Oscar Levant in An American in Paris 1951

Oscar Levant in An American in Paris, 1951

Various versions ended up in circulation – some cut down by Gershwin, some cut down by other editors – and it’s only since 1985, when conductor Michael Tilson Thomas started researching the original version that Gershwin wrote, that we start to approach the original. MTT recorded what he found with the San Francisco Symphony Orchestra in 1985.

The motifs are pure New York in the 1930s: the hammering motif at the beginning depicts riveters at work on the city’s skyscrapers, remember that the world’s tallest building, the Empire State Building, was begun in 1930 and completed in 1931, dominating the New York skyline until the World Trade Center towers eclipsed it in 1970.

Empire State Building, 2012

Empire State Building, 2012


Riveters at work

Riveters at work

This is what gave the work one of its earliest names: Rhapsody in Rivets.
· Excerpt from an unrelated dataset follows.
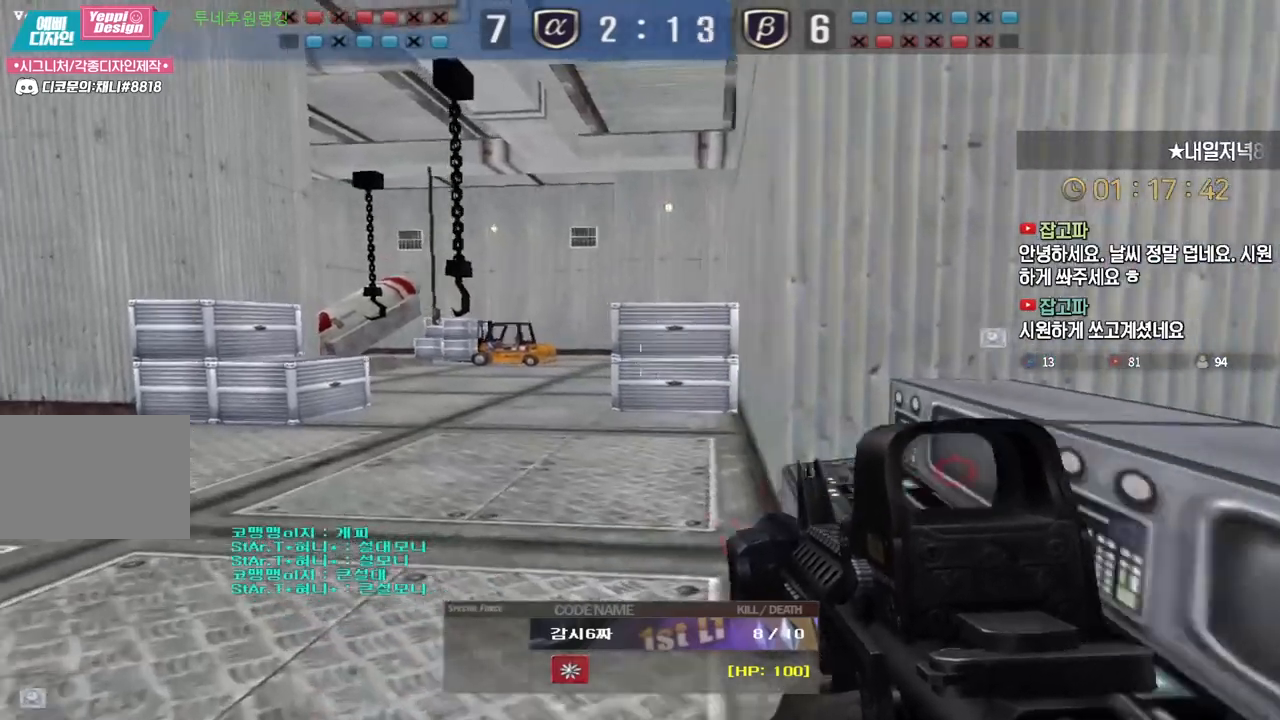
{"keys": [], "events": []}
It was next given the title of New York Rhapsody, then Manhattan Rhapsody before Second Rhapsody came to the fore. In addition to the rivets, other elements of the city come in as well, with Latin rhythms providing a driving force along with the rivets. Jazz and blues also have their place. This performance by Freddy Kempf says it’s ‘in the original 1931 orchestration by the composer’.
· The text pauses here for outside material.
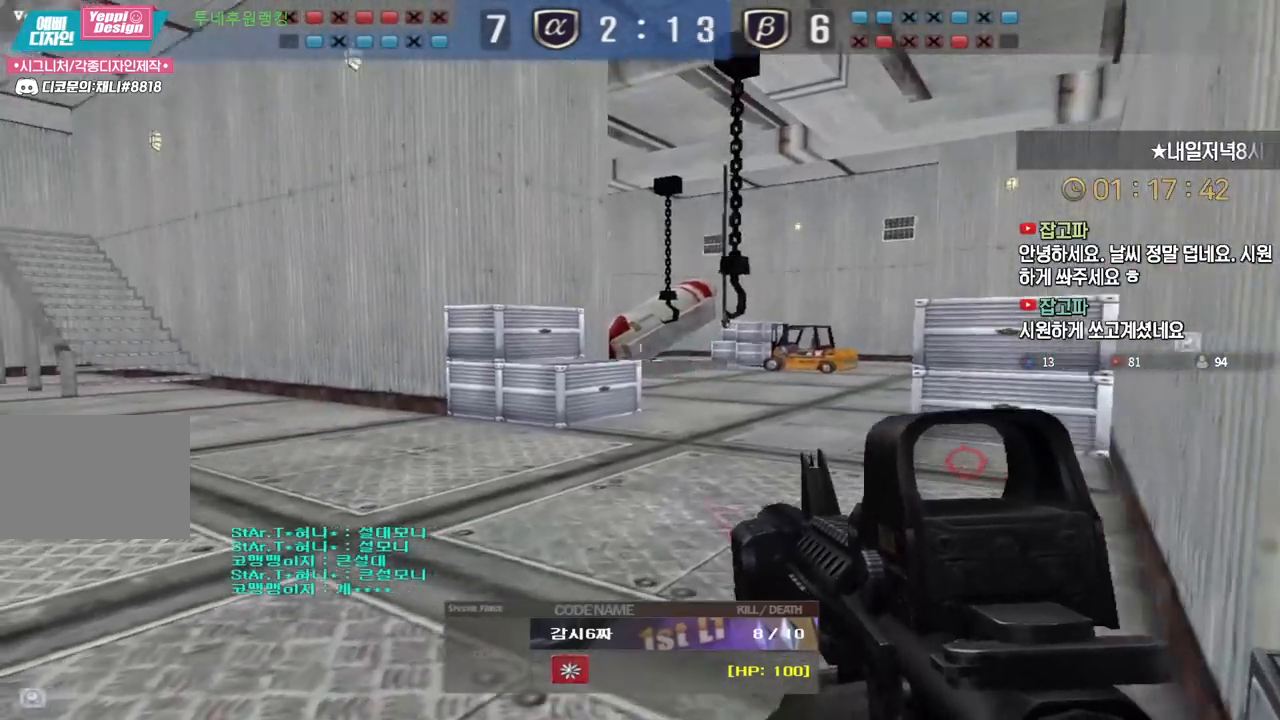
{"keys": [], "events": []}
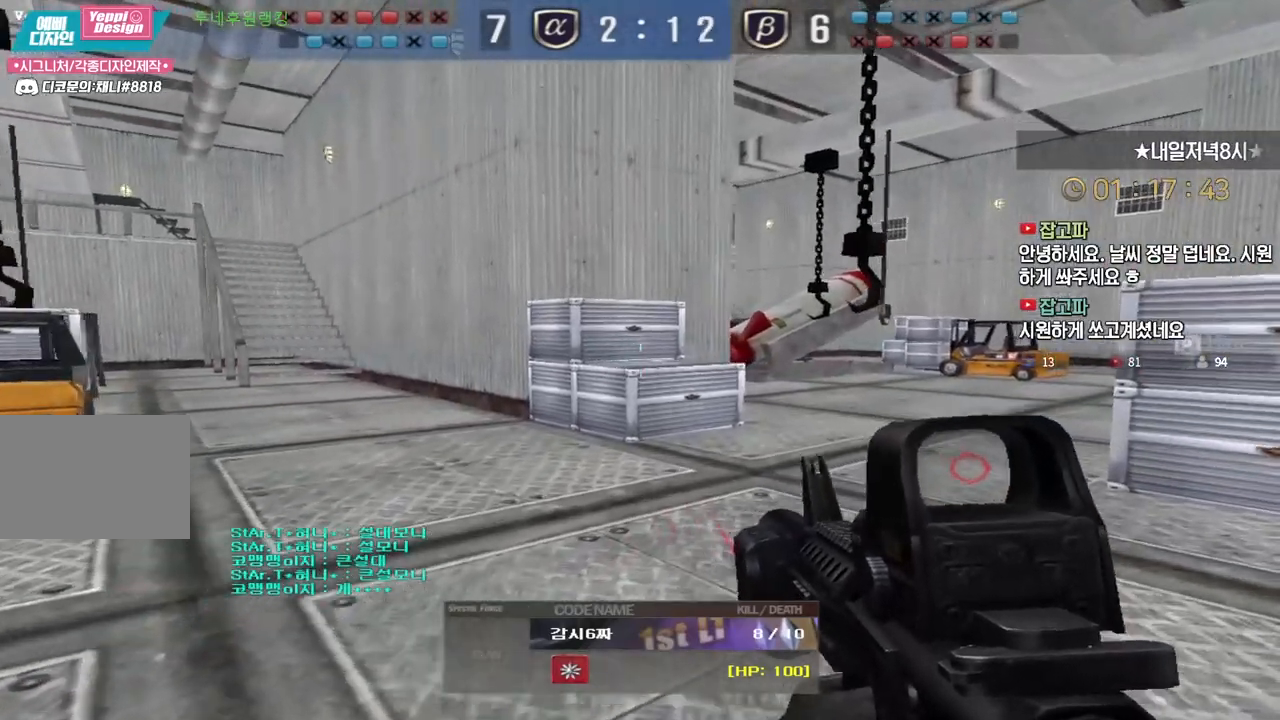
{"keys": [], "events": []}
Some blame the excessive percussive rhythms for the work’s lack of popularity, others for the lack of a definitive score that preserves Gershwin’s original ideas. The Gershwin family, as part of a larger project to create scholarly editions of Gershwin’s music in conjunction with the Library of Congress and the University of Michigan, is working on a definitive edition of the work that should help it get back onto the concert stage.